Cell-permeable peptides can penetrate the cell membrane and become internalized either alone or coupled to other molecules. Their value has been recognized especially in vaccination and gene therapy studies (for a review, see Reference 1). Gratton et al. reported recently about the use of these peptides in enhancement of virus-mediated gene delivery in vitro and in vivo (2). They showed that polybasic peptides derived from Drosophila Antennapedia homeodomain (Antp) type 1 (HIV-1) transactivator protein (TAT) improved adenoviral and retroviral transduction in cultured monkey COS-7 cells, bovine aortic endothelial cells, and human umbilical vascular endothelial cells, as well as in vivo when precomplexed with viral vector particles. Based on their results, Gratton et al. (2) suggested that highly positively charged peptides can enhance the transduction by concentrating viral particles to the cell surface and by improving receptor-dependent uptake mechanisms.

Insufficient transduction efficiency is still considered the major problem in gene therapy research. Because high gene transfer rate is particularly important in most cancer gene therapy approaches and Gratton et al. (2) did not test their concept in human tumor cells, we conducted a series of experiments to verify the utility of cell-permeable peptide-complexed virus vectors in cancer gene therapy. In addition to the Antp peptide (RQIKIWFQNRRMKWKK), we used two versions of the HIV-1 TAT peptide: TAT1 (YGRKKRRQRRR, used in most earlier studies) (1) and TAT2 (GRKKRRQRRRPPQ, presumably used by Gratton et al.) (2). Furthermore, two polycationic compounds, polybrene (hexadimethrine bromide) and protamine sulfate, were used to identify the contribution of a plain electrostatic effect (i.e., the reduction of the electrostatic repulsion between negatively charged viral particles and cell membranes). Polybrene has been known to enhance retroviral infection since the late 1960s (3). It is nowadays a commonly used enhancer of retroviral transduction, and its mechanism of action (4,5) and positive effect to adenoviral gene transfer (6) have been elucidated. Protamine sulfate has been designated as a more clinically relevant alternative for polybrene in retroviral gene therapy (7), and its utility in adenoviral gene transfer has been acknowledged (8).

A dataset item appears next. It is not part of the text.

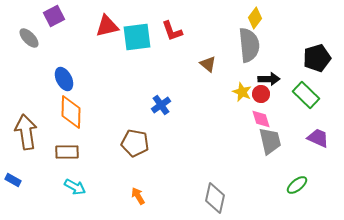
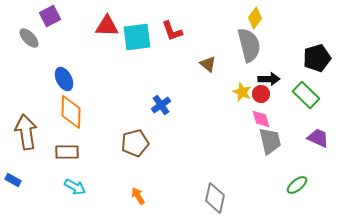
purple square: moved 4 px left
red triangle: rotated 15 degrees clockwise
gray semicircle: rotated 8 degrees counterclockwise
brown pentagon: rotated 24 degrees counterclockwise
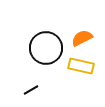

The cell-penetrating peptides were incubated with a serotype 5, E1/E3-deleted adenovirus vector AdTK-GFP (9) and a second generation VSV-G pseudotyped lentivirus vector WOX-TK-GFP (10) as described in the original report (2). Polybrene (8 µg/ mL) and protamine sulfate (5 µg/mL) were added to virus dilutions, and the resulting complexes were then used for transduction of one monkey kidney fibroblast cell line (COS-7) and four different human cancer cell lines representing ovarian carcinoma (SKOV3. ipl, HEY), prostate carcinoma (PC-3), and osteosarcoma (MG-63). The human tumor cell lines were selected due to their known features as targets for viral gene transfer. All of these cell lines were moderate or poor targets for lentiviral and/or adenoviral vectors (9,11), and transduction of these cells would apparently benefit from peptide-mediated enhancement. The results, indicated as proportion of green fluorescent protein (GFP) positive cells, were determined by flow cytometry, and a one-way analysis of variance with Dunnett's post hoc test for multiple comparisons was used for statistical analysis.

To verify the results obtained by Gratton and coworkers (2), we examined the peptide- and polycation-mediated enhancement of viral gene transfer efficiency in COS-7 cells ((Figure 1)). Analysis of TK-GFP positive cells by flow cytometry 2 days (adeno-virus) or 4 days (lentiviras) posttransduction confirmed that the antp peptide can significantly improve adenoviral and lentiviral gene transfer (p <0.001). However, this effect was not as impressive as observed earlier (2) (i.e., From 10% with adenovirus vector alone to almost 95% when complexed with the Antp peptide). In our experiments, the Antp peptide doubled the gene transfer efficiency of both vector types, and a similar effect was obtained with the TAT-derived peptides. Interestingly, polybrene and protamine were able to boost the gene delivery with both vector types equally well (protamine) or even better (polybrene) than any of the peptides. It is difficult to determine, why Gratton and colleagues obtained higher enhancement of adenoviral gene delivery with Antp peptide even though their peptide concentration was similar to that used in our experiment. It is possible that the COS-7 cell populations in two different laboratories may not be completely identical or the quality of the adenovirus and peptide preparations may play a role. Furthermore, there may be minor differences in the complex formation or transduction protocols, resulting in variation in the peptide-mediated enhancement. Taken together, our results with COS-7 cells confirm the enhancement observed by Gratton et al. (2), but also point out that depending on the conditions and materials used, the degree of gene delivery enhancement is likely to vary from laboratory to laboratory.